I ran this through a bunch of tests and everything worked pretty good, but there are a few rules:
  • To call the super method, you must use this.base() and pass in at a minimum the mehod name
  • You must not call the this.base() more than once per method (like you'd do that anyway)
  • The constructor must be called "construct" (I wanted to call it "constructor", but it was a reserved word or something)

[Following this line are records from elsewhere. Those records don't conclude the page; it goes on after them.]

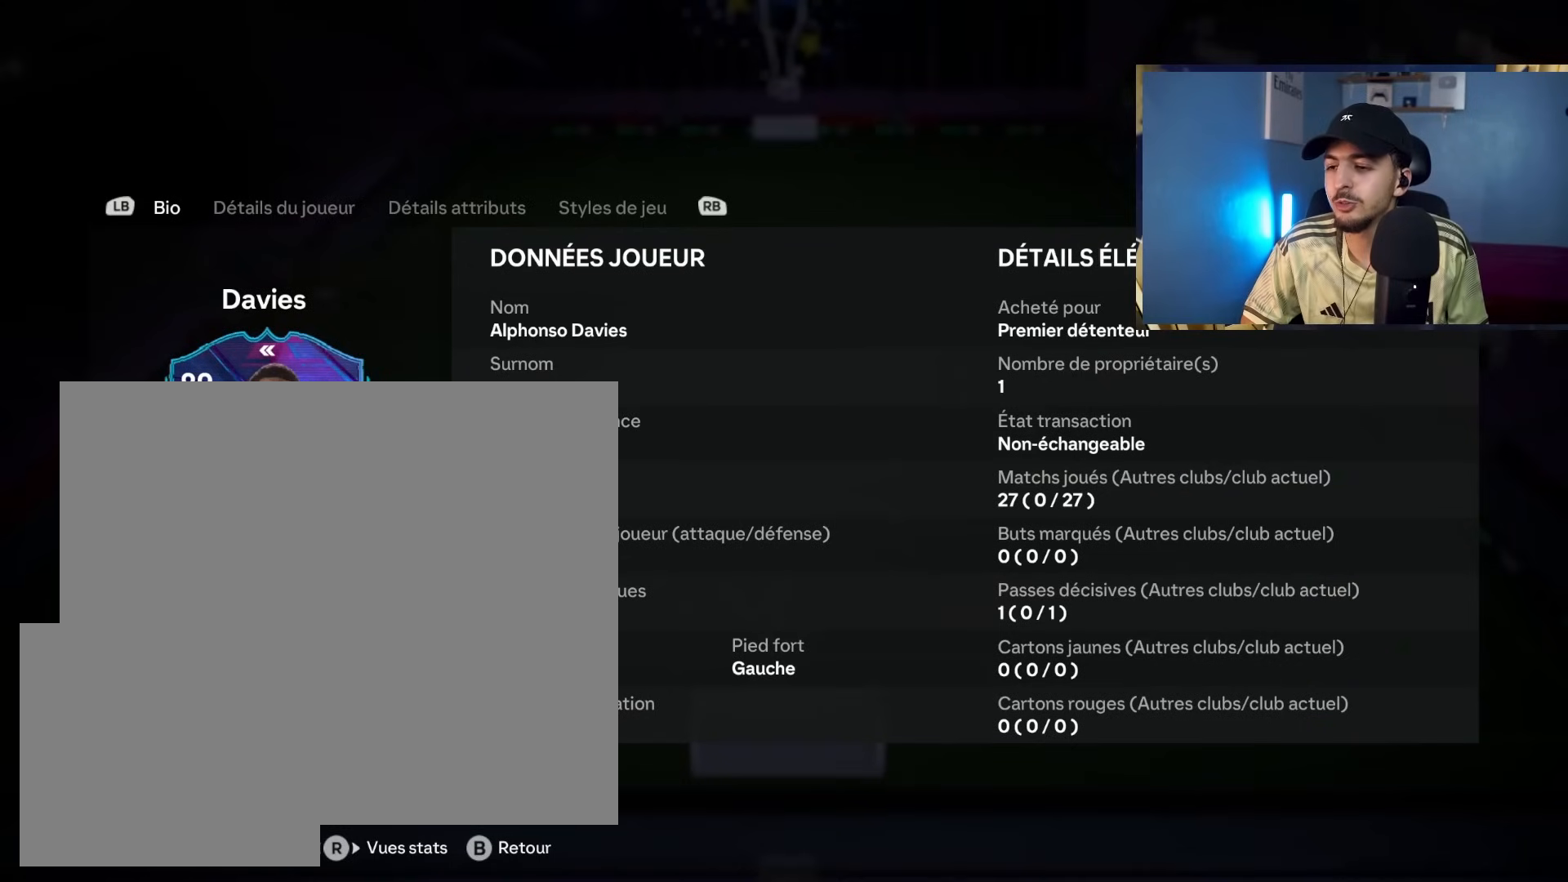
{"buttons": [], "left_stick": "center", "right_stick": "center", "events": []}
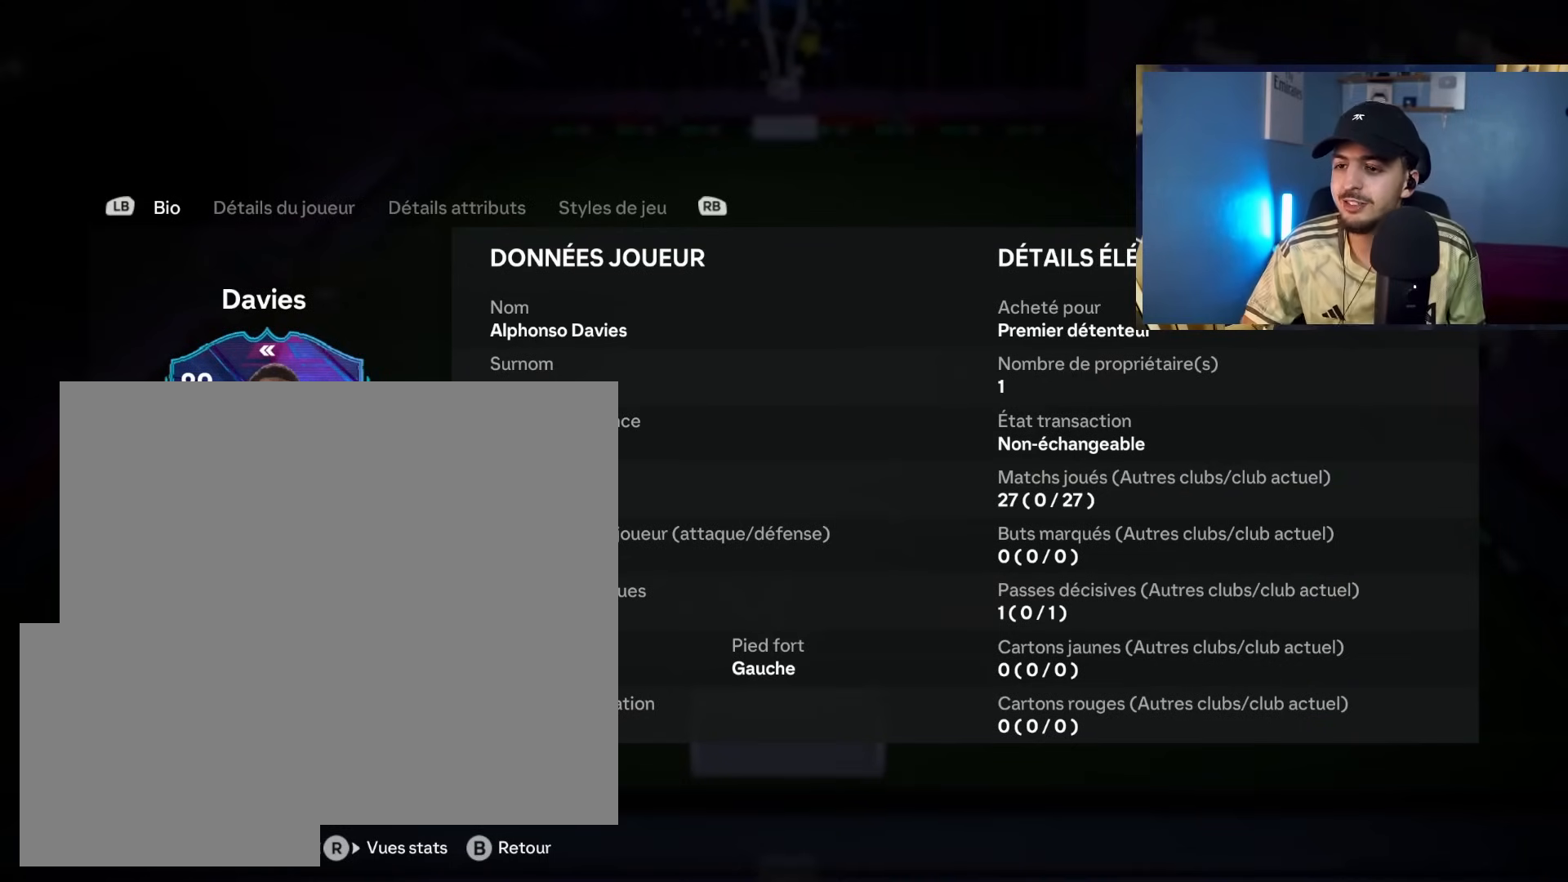
{"buttons": [], "left_stick": "right", "right_stick": "center", "events": [[167, "left_stick", "right"], [300, "left_stick", "center"], [350, "left_stick", "right"]]}
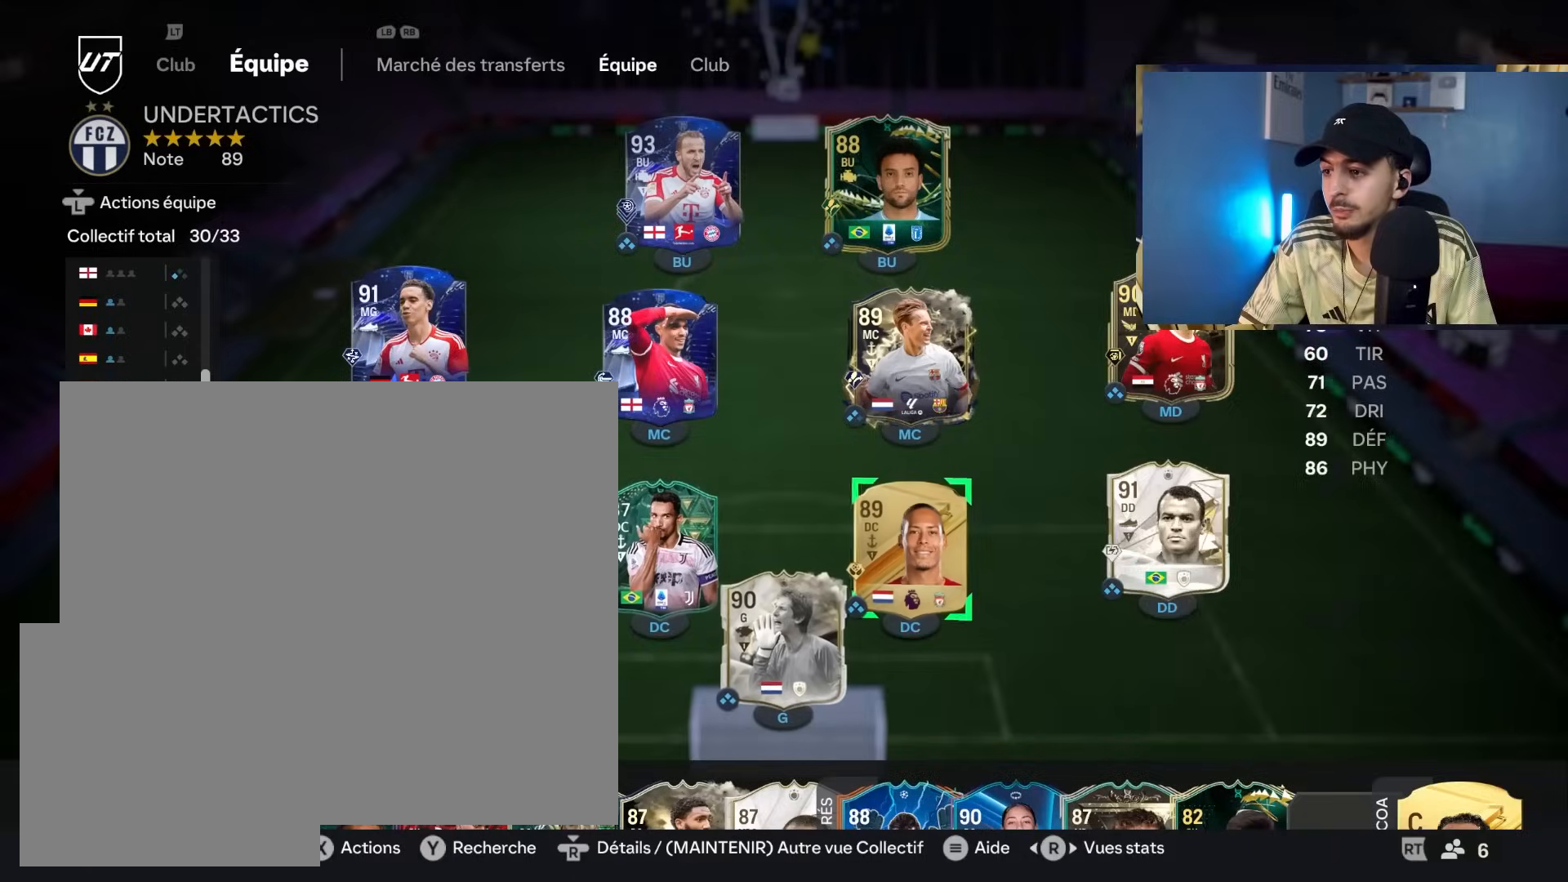
{"buttons": [], "left_stick": "center", "right_stick": "center", "events": [[167, "left_stick", "center"], [383, "DPAD_LEFT", "down"], [500, "DPAD_LEFT", "up"]]}
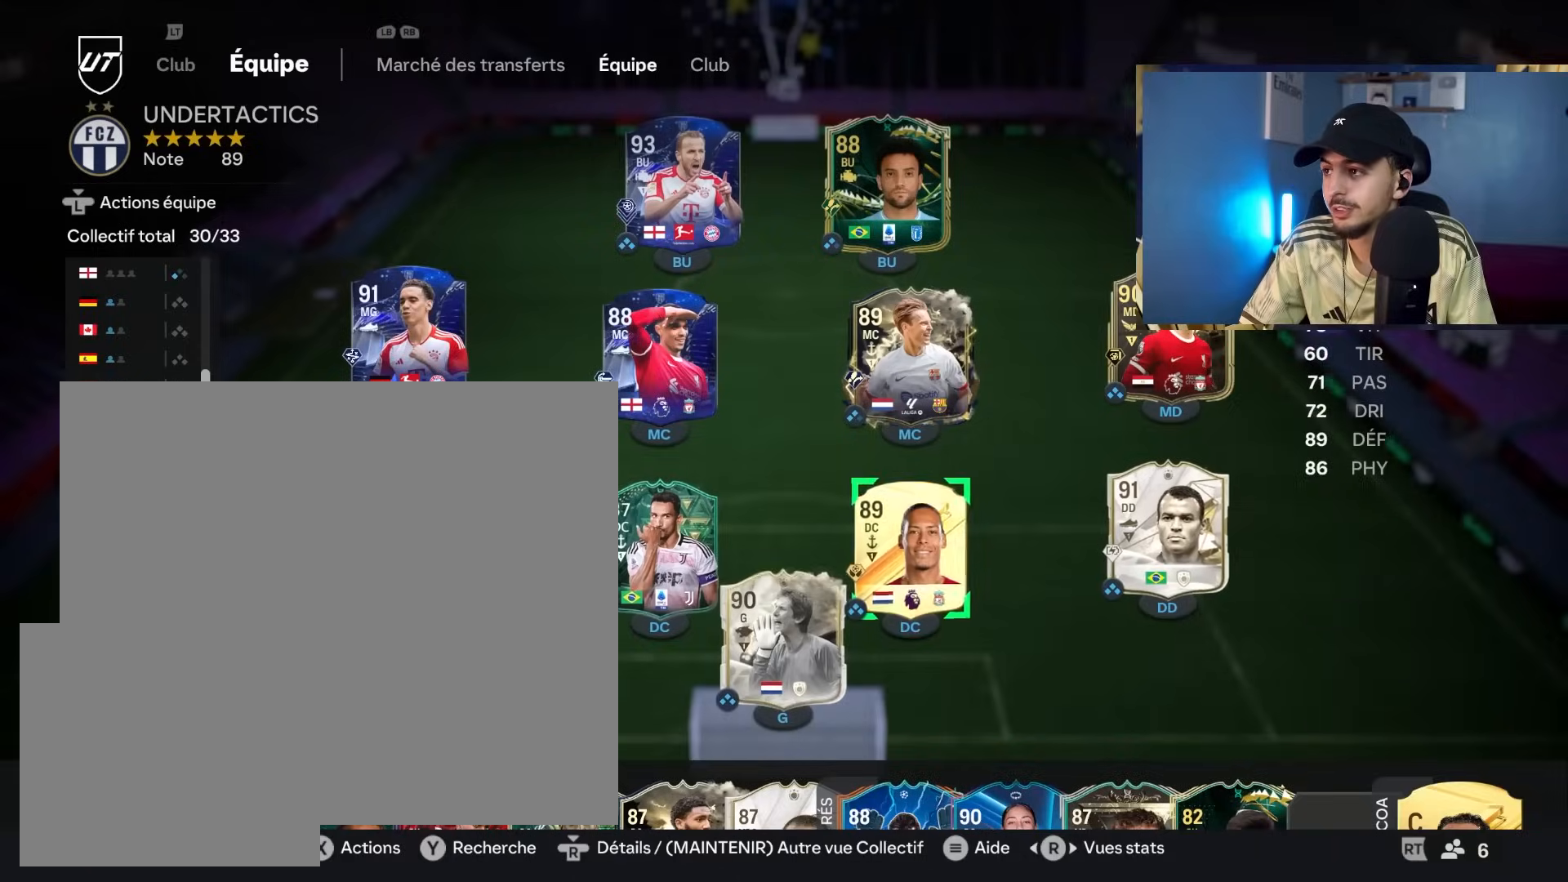
{"buttons": [], "left_stick": "center", "right_stick": "center", "events": [[67, "DPAD_LEFT", "down"], [167, "DPAD_LEFT", "up"], [217, "DPAD_LEFT", "down"], [317, "DPAD_LEFT", "up"], [367, "DPAD_LEFT", "down"], [467, "DPAD_LEFT", "up"]]}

  • You should not name your methods using reserved words (i.e. tostring, constructor, class, etc.)
I've tested this in Firefox 1.5, Mozilla 1.7.5, Opera 9 and IE6 all on Windows XP and they all work. I'm curious how Safari or Konqueror handles this method.

As for performance, I haven't benchmarked it, but I have to believe this is pretty damn efficient as far as bandwidth and memory is concerned.

I don't know if this method has been done before, so let me know if this something new or old. Feel free to use it for whatever. Don't be evil!